Mit der Psychotherapie von chronischen psychischen Erkrankungen beschäftigte sich ein Workshop des Reha-Hauses Paderborn der Sozialpsychiatrischen Initiative e.V.

Zu einem Workshop des Rehabilitationshauses Paderborn, einer medizinischen Rehabilitationseinrichtung für psychisch Kranke des SPI Paderborn e.V.. trafen sich am Mittwoch und Donnerstag 22 Teilnehmer unterschiedlicher Berufsgruppen im BTZ Paderborn. Ärzte, Psychologen, Sozialpädagogen und Pflegekräfte informierten sich in dem Workshop über ein neuartiges Therapieverfahren zur Behandlung chronisch verlaufender Depressionen, Persönlichkeitsstörungen und Angststörungen.

Nach wie vor besteht insbesondere bei der Behandlung von schwerwiegenden Persönlichkeitsstörungen ein erhebliches Versorgungsdefizit, erklärte Ulrich Saur, Leitender Arzt des Reha-Hauses. Häufig würden diese Patienten trotz vorangegangener stationärer

und ambulanter Behandlungen noch kein tragfähiges Krankheitskonzept haben, auf dessen Grundlage sie Regulationsstrategien entwickeln könnten. Das psychische Funktionsvermögen ist häufig stark eingeschränkt, die Arbeitsfähigkeit aufgehoben. Insbesondere bei schwerer verlaufenden psychischen Erkrankungen seien häufig negative Lebenserfahrungen, Traumatisierungen zu finden, weswegen die Behandlung besonders schwierig sei. Hierbei habe sich ein neuartiges Psychotherapieverfahren bewährt.

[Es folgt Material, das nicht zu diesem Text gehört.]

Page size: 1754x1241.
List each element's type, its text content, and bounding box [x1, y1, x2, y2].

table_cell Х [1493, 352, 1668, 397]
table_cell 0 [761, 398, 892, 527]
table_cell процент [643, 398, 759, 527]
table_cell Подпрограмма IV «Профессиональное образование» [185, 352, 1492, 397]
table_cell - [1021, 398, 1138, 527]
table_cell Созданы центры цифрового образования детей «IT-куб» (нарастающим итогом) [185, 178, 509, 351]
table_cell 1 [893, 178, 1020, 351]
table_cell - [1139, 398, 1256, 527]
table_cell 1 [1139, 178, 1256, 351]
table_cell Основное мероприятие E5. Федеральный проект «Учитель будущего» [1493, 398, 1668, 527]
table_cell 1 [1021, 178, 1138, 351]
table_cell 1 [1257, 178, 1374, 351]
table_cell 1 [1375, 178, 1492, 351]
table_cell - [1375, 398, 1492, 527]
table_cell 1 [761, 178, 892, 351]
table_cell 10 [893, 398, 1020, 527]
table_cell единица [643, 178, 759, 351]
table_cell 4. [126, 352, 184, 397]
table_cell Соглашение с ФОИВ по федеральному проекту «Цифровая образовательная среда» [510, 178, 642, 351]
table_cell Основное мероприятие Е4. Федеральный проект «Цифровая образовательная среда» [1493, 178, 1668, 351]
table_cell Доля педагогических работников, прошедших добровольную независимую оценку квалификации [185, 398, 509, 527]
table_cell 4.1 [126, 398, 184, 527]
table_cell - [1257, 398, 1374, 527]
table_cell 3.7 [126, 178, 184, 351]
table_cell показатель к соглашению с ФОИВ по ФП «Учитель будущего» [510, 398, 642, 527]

Frau Zens vom Schematherapeutischen Institut Hamburg leitete als ausgewiesene Expertin den Workshop, der eine gute Resonanz unter den Teilnehmerinnen und Teilnehmern gefunden hatte. Frau Zens erklärte, dass Schwerpunkte der Schematherapie die Erklärung der aktuellen Probleme anhand der negativen lebensgeschichtlichen Erfahrungen sind. Es gilt im Rahmen der Therapie einen Zugang zu positiven Gefühlen sowie eine Orientierung an den individuellen Bedürfnissen zu finden.

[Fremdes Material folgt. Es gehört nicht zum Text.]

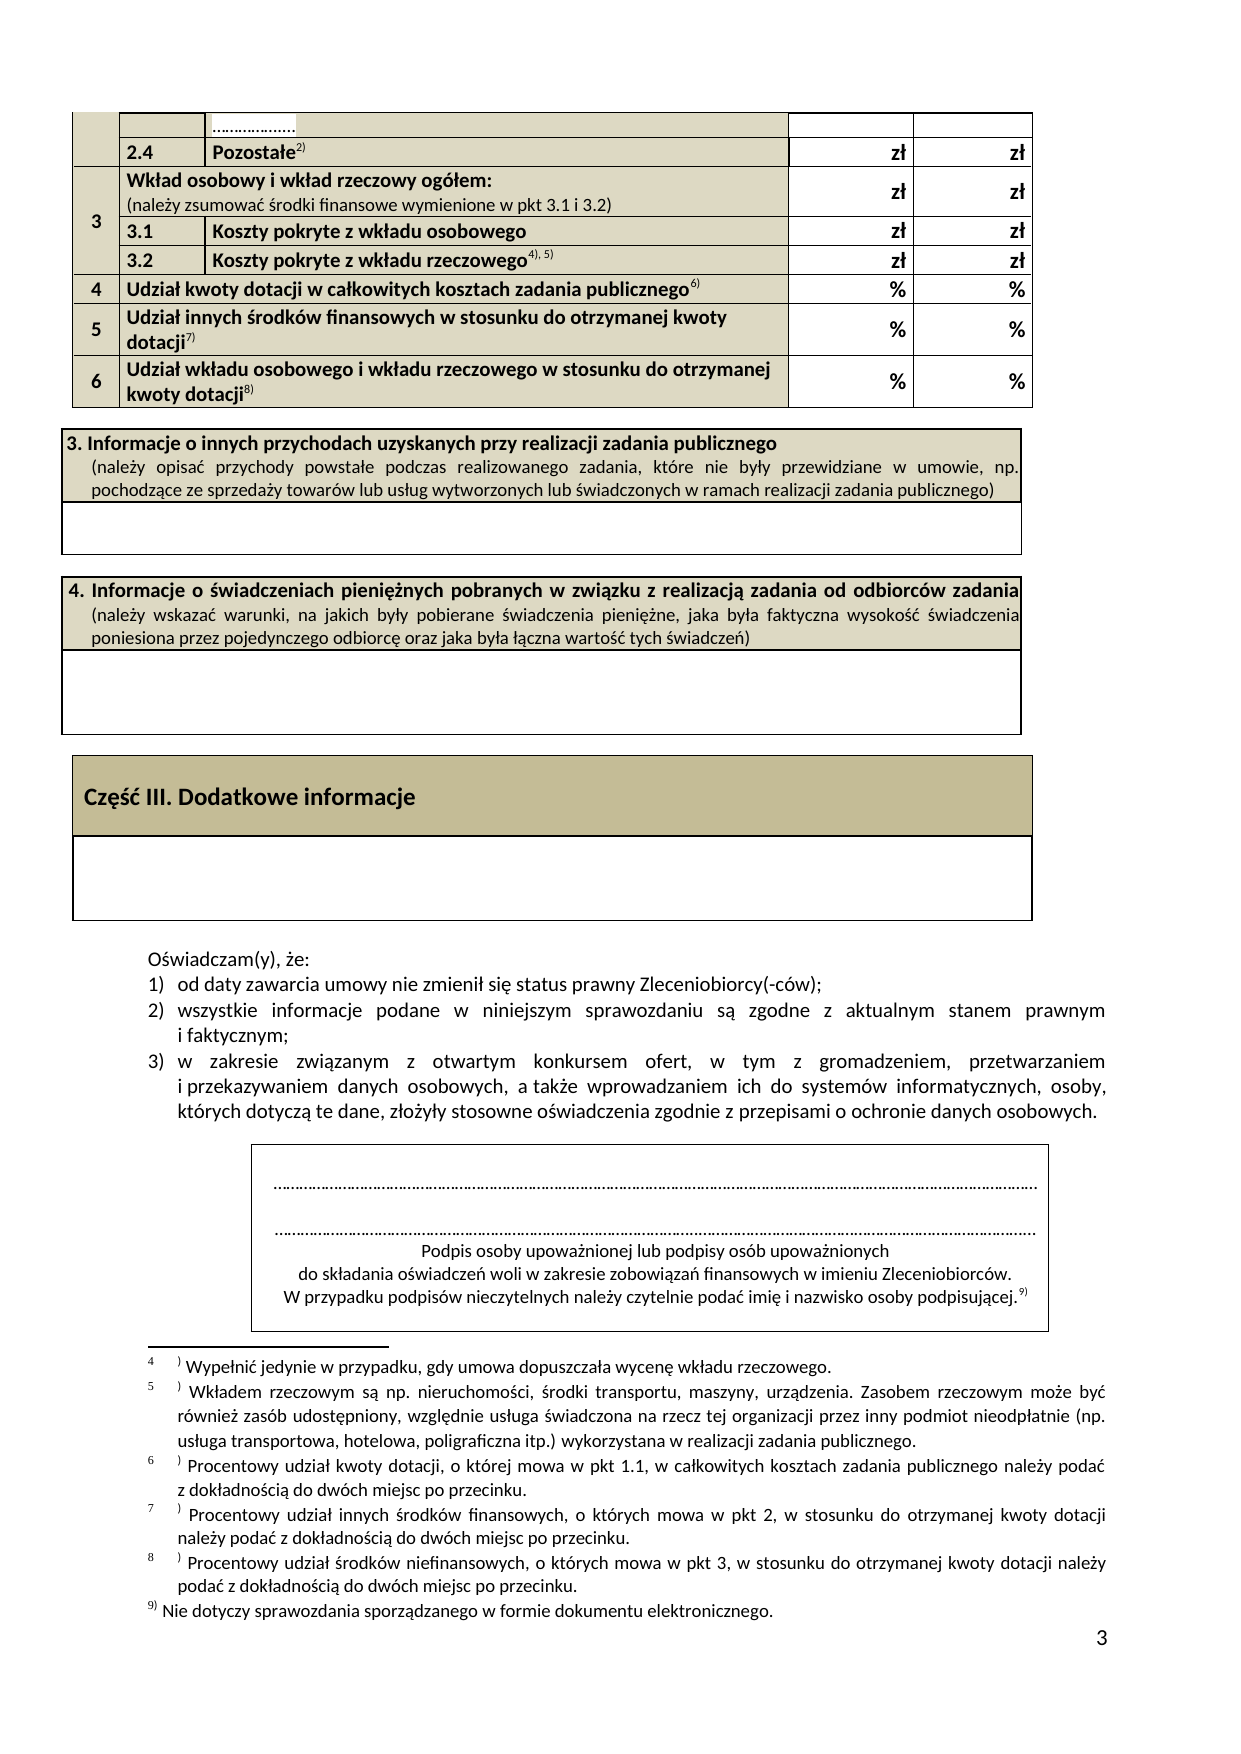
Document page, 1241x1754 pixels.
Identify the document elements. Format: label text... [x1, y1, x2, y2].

table_cell Udział kwoty dotacji w całkowitych kosztach zadania publicznego) [120, 275, 788, 303]
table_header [252, 1145, 1048, 1331]
table_cell Koszty pokryte z wkładu rzeczowego), ) [206, 246, 788, 274]
table_cell % [914, 303, 1032, 355]
table_cell % [789, 275, 913, 303]
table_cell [206, 113, 788, 137]
table_cell 5 [73, 304, 119, 355]
table_cell 3.1 [120, 217, 204, 245]
text 2) wszystkie informacje podane w niniejszym sprawozdaniu są zgodne z aktualnym stanem prawnym i faktycznym; [148, 997, 1107, 1048]
table_header 3. Informacje o innych przychodach uzyskanych przy realizacji zadania publicznego (należy opisać przychody powstałe podczas realizowanego zadania, które nie były przewidziane w umowie, np. pochodzące ze sprzedaży towarów lub usług wytworzonych lub świadczonych w ramach realizacji zadania publicznego) [63, 430, 1020, 501]
table_cell zł [914, 166, 1032, 216]
table_cell [74, 837, 1031, 920]
table_cell Udział wkładu osobowego i wkładu rzeczowego w stosunku do otrzymanej kwoty dotacji) [120, 356, 788, 407]
table_cell Udział innych środków finansowych w stosunku do otrzymanej kwoty dotacji) [120, 304, 788, 355]
table_cell % [789, 304, 913, 355]
table_cell zł [914, 245, 1032, 274]
table_cell 3.2 [120, 246, 204, 274]
text Oświadczam(y), że: [148, 946, 1107, 972]
table_cell zł [789, 167, 913, 216]
table_cell 2.4 [120, 138, 204, 166]
table_cell % [914, 274, 1032, 303]
table_cell zł [914, 138, 1032, 166]
table_header 4. Informacje o świadczeniach pieniężnych pobranych w związku z realizacją zadania od odbiorców zadania (należy wskazać warunki, na jakich były pobierane świadczenia pieniężne, jaka była faktyczna wysokość świadczenia poniesiona przez pojedynczego odbiorcę oraz jaka była łączna wartość tych świadczeń) [63, 578, 1020, 649]
table_cell [63, 503, 1021, 554]
table_cell 4 [73, 275, 119, 303]
table_cell 3 [73, 167, 119, 274]
table_cell zł [789, 217, 913, 245]
table_cell zł [789, 246, 913, 274]
table_cell [63, 651, 1020, 734]
table_cell % [914, 356, 1032, 407]
table_cell zł [914, 216, 1032, 245]
table_cell Pozostałe2) [206, 138, 788, 166]
table_cell 6 [73, 356, 119, 407]
table_cell Wkład osobowy i wkład rzeczowy ogółem: (należy zsumować środki finansowe wymienione w pkt 3.1 i 3.2) [120, 167, 788, 216]
table_cell zł [790, 138, 913, 166]
table_cell Koszty pokryte z wkładu osobowego [206, 217, 788, 245]
text 1) od daty zawarcia umowy nie zmienił się status prawny Zleceniobiorcy(-ców); [148, 972, 1107, 997]
table_header Część III. Dodatkowe informacje [73, 756, 1032, 835]
table_cell % [789, 356, 913, 407]
text 3) w zakresie związanym z otwartym konkursem ofert, w tym z gromadzeniem, przetwarzaniem i przekazywaniem danych osobowych, a także wprowadzaniem ich do systemów informatycznych, osoby, których dotyczą te dane, złożyły stosowne oświadczenia zgodnie z przepisami o ochronie danych osobowych. [148, 1048, 1107, 1124]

Vorteil der Schematherapie sei die Anwendbarkeit bei verschiedenen Krankheitsbildern. Im Workshop wurden die Behandlungstechniken mithilfe von Live- und Videodemonstrationen und Rollenspielen vermittelt. Auch wurden eigene Fallbeispiele besprochen.

Ulrich Saur der die Fortbildung auch organisiert hatte, erklärte, dass mindestens einmal jährlich  Workshops des Reha-Haus Paderborn zu aktuellen Themen stattfinden. Es sei darüber hinaus das Ziel des SPI Paderborn einrichtungsübergreifend neue Konzepte und Therapiemöglichkeiten für Menschen mit schwereren psychischen Erkrankungen zu vermitteln, zu entwickeln und in diesem Bereich auch mit anderen Einrichtungen zusammen zu arbeiten, ergänzte Johannes Tack Vorstand der SPI.

Aus diesem Grund fand die Veranstaltung auch in den Räumlichkeiten des BTZ Paderborn statt.

Das Foto zeigt die Referentin Frau Christine Zens, Frau Ertl Geschäftsführerin BTZ, JohannesTack Vorstand SPI sowie Ulrich Saur, Leitender Arzt des Reha-Hauses Paderborn.